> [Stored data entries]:
----
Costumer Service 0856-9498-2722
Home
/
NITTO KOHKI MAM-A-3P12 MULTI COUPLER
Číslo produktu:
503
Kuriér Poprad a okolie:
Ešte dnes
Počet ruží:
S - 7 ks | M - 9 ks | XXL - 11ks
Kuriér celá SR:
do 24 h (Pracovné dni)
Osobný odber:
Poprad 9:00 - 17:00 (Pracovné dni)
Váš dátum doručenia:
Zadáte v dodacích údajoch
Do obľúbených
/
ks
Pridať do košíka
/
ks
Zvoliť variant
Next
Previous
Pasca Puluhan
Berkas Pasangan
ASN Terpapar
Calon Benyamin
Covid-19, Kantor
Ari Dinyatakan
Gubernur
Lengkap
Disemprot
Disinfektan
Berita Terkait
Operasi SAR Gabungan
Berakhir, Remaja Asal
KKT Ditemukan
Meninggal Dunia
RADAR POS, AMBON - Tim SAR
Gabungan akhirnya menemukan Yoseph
----
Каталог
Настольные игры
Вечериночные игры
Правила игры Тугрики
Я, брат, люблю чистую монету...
----
> [Task objective]:
How many lines in the rows above contain the string "Gabungan"? Case counts, so give only the number.

> [Answer below]:
2